Il premier spagnolo, che concluderà il suo semestre alla fine di giugno passando la mano al collega danese Anders Fogh Rasmussen, sta preparando in questi giorni, con un vorticoso tour in quattordici capitali europee, il summit dei capi di stato e di governo che si terrà a Siviglia il 21 e 22 giugno. E sta facendo di tutto per ottenere che la questione «lotta all'immigrazione illegale» non solo sia al centro dei lavori ma li esaurisca completamente, lasciando in ombra le altre due questioni all'ordine del giorno (allargamento e riforme istituzionali) su cui sono prevedibili ben pochi progressi. Aznar indica - lo ha ripetuto anche ieri a Roma - un complesso programma d'azione con scadenze temporali vincolanti: per l'omogeneizzazione delle leggi nazionali in materia di immigrazione e asilo, per la creazione di un sistema di controllo delle frontiere esterne (è già in gestazione la polizia di frontiera europea), per il coordinamento delle procedure penali in materia e infine per il coinvolgimento degli stati da cui parte l'ultima tappa del viaggio degli immigrati (tipicamente Turchia, Egitto, Bosnia, Albania, Tunisia, Marocco). Verso questi stati, dice Aznar (con l'appoggio significativo di Tony Blair), occorre che la Ue riveda globalmente gli eventuali accordi di cooperazione e aiuto, nel caso in cui non sappiano o non vogliano impedire i movimenti migratori clandestini, o non accettino di riprendersi i migranti partiti dal loro territorio (anche se provenienti da altrove) e respinti da uno qualunque dei paesi Ue.

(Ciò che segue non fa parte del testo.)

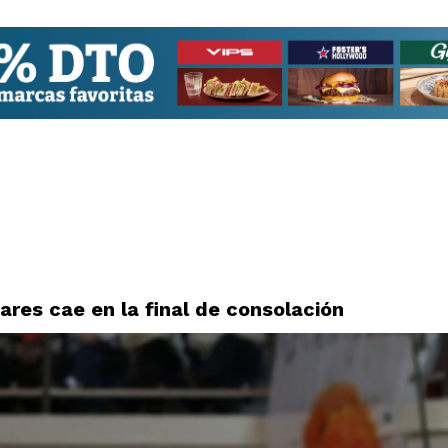
ares cae en la final de consolación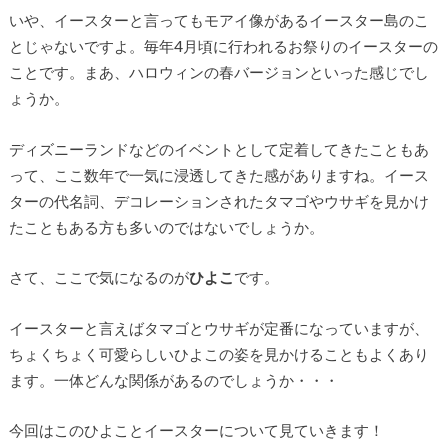
いや、イースターと言ってもモアイ像があるイースター島のこ
とじゃないですよ。毎年4月頃に行われるお祭りのイースターの
ことです。まあ、ハロウィンの春バージョンといった感じでし
ょうか。
ディズニーランドなどのイベントとして定着してきたこともあ
って、ここ数年で一気に浸透してきた感がありますね。イース
ターの代名詞、デコレーションされたタマゴやウサギを見かけ
たこともある方も多いのではないでしょうか。
さて、ここで気になるのが
ひよこ
です。
イースターと言えばタマゴとウサギが定番になっていますが、
ちょくちょく可愛らしいひよこの姿を見かけることもよくあり
ます。一体どんな関係があるのでしょうか・・・
今回はこのひよことイースターについて見ていきます！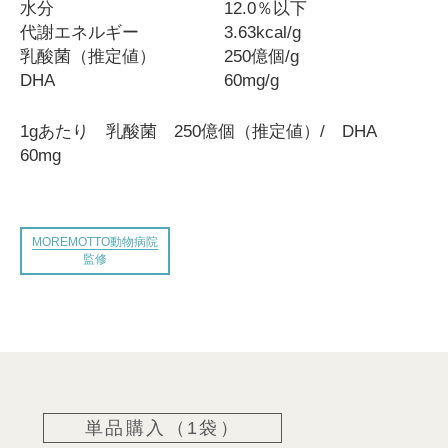
水分
12.0％以下
代謝エネルギー
3.63kcal/g
乳酸菌（推定値）
250億個/g
DHA
60mg/g
1gあたり 乳酸菌 250億個（推定値）/ DHA
60mg
MOREMOTTO動物病院
監修
単品購入（1袋）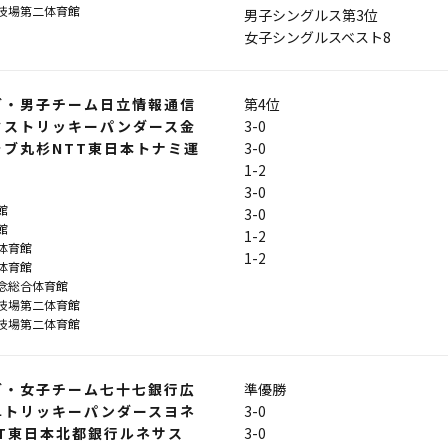
技場第二体育館
男子シングルス第3位
女子シングルスベスト8
グ・男子チーム日立情報通信
第4位
クストリッキーパンダース金
3-0
ラブ丸杉NTT東日本トナミ運
3-0
1-2
3-0
館
3-0
館
1-2
体育館
1-2
体育館
念総合体育館
技場第二体育館
技場第二体育館
グ・女子チーム七十七銀行広
準優勝
阜トリッキーパンダースヨネ
3-0
TT東日本北都銀行ルネサス
3-0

Una linea che rischia di creare una frattura profondissima nell'est europeo, con una nuova «cortina di ferro» tra Ue e paesi esterni (Russia in primo luogo); e che può provocare tragedie nell'area balcanica e del Mediterraneo. Non per niente la Commissione europea guidata da Romano Prodi ha manifestato negli ultimi giorni forti riserve su questa impostazione, giungendo a negare esplicitamente che si possano creare nessi di questo tipo: gli aiuti allo sviluppo «non sono uno strumento per premiare o punire rispetto agli standard europei sull'immigrazione».

Ma per Silvio Berlusconi, che ha appena fatto passare in parlamento, e con fatica, la legge Bossi-Fini e ha bisogno di dimostrare quanto il suo governo sia in sintonia con l'Europa, la nuova linea «egoista» europea è musica: ieri, dopo la tappa romana di Aznar, il presidente del consiglio ha ripetutamente fatto notare il suo pieno accordo con il collega e la totale condivisione dei «medesimi valori e principi»; e a Siviglia, si può esserne certi, sarà di nuovo protagonista.